Auch im Hotel wurden gerade die letzten Handgriffe an diesem traditionellen Kunstwerk ausgeführt. Die Familienmitglieder wuselten aufgeregt umher und die Gäste hatten sich bereits vor dem Eingang versammelt, um der so bedeutungsvollen ‚Laxmi-Puja‘ beizuwohnen. Dazu werden vor dem Bildnis der Göttin Laxmi auf einem Tablett die schönsten Früchte, Ornamente, Geldscheine, Süßigkeiten etc. abgelegt, um sie zu ehren und um ihre Gunst zu werben.

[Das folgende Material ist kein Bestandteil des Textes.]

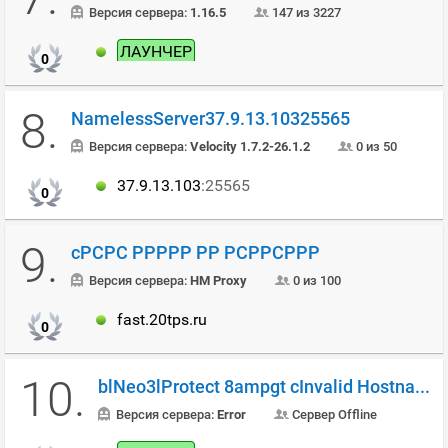
Версия сервера:
1.16.5
147 из 3227
ЛАУНЧЕР
0
8.
NamelessServer37.9.13.10325565
Версия сервера:
Velocity 1.7.2-26.1.2
0 из 50
37.9.13.103
:25565
0
9.
cРСРС РРРРР РР РСРРСРРР
Версия сервера:
HM Proxy
0 из 100
fast.20tps.ru
0
10.
blNeo3lProtect 8ampgt cInvalid Hostname7Visit
Версия сервера:
Error
Сервер Offline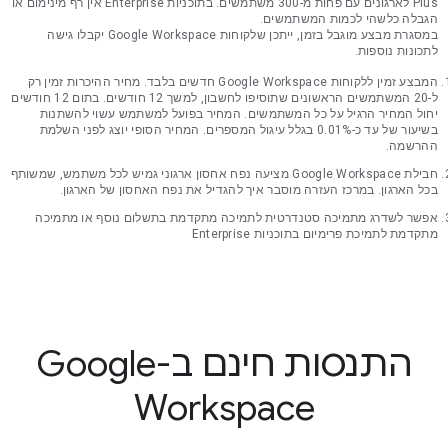
Plus לארגונים עם פחות מ-300 משתמשים. בתוכניות Enterprise אין רף מינימום או
הגבלה כלשהי לכמות המשתמשים.
במסגרת מבצע מוגבל בזמן, ייתכן שלקוחות Google Workspace יקבלו גישה
לתכונות נוספות.
המבצע זמין ללקוחות Google Workspace חדשים בלבד. מחיר ההיכרות זמין רק
ל-20 המשתמשים הראשונים שתוסיפו לחשבון, למשך 12 חודשים. בתום 12 חודשים
יחול המחיר הרגיל על כל המשתמשים. המחיר בפועל למשתמש עשוי להשתנות
בשיעור של עד כ-0.01% בגלל עיגול המספרים. המחיר הסופי יוצג לפני השלמת
ההרשמה.
חבילת Google Workspace מציעה נפח אחסון ארגוני גמיש לכל משתמש, שמשותף
בכל הארגון. במרכז העזרה מוסבר איך להגדיל את נפח האחסון של הארגון.
אפשר לשדרג מתמיכה סטנדרטית לתמיכה מתקדמת בתשלום נוסף או מתמיכה
מתקדמת לתמיכת פרימיום בתוכניות Enterprise
התנסות חינם ב-Google
Workspace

Die Mädchen der Familie führten in ihren traumhaften Gewändern traditionelle Tänze zu Ehren der Göttin auf, in die wir Frauen dann später mit einstimmten. Auch wenn die Riten zu solch Feierlichkeiten recht streng geregelt sind, so ist deren Ausführung von einer wunderbaren Unkompliziertheit und Spontanität geprägt, die ich jedes Mal unendlich genieße.

Zu späterer Stunde fanden wir uns alle auf dem Dachgarten des Hauses ein, wo dann –zumindest für mich- das Unheil seinen Lauf nahm. Sabir und Anup brachten ihre Gitarren mit, Keshab drehte einen Joint nach dem anderen, Subash und Laxman hatten in der Küche leckere Snacks für uns vorbereitet, Wasser, Rum und Wodka standen bereit… Ja, so wird hier gefeiert!

Wenn man im November, spät abends auf dem Dach feiert, muss man schon dafür sorgen, dass man sich warmhält. Im dünnen Sari war Wärme von außen eher nicht zu erwarten, also rieten mir die Jungs, mich von innen zu wärmen. Man machte mir das Rumtrinken mit gesunden Zutaten wie Honig und Limone schmackhaft. Und für gesunde Ernährung bin ich immer offen!

Meine Reiseberichte sind stets von schonungsloser Ehrlichkeit geprägt. Deshalb will ich euch auch nicht verschweigen, dass bei mir nach zwei Stunden die Lichter ausgingen und ich nur durch ‚externe‘ Hilfe den Wegs ins Zimmer rein und aus dem Sari raus gefunden habe. Mehr möchte ich dazu nicht sagen.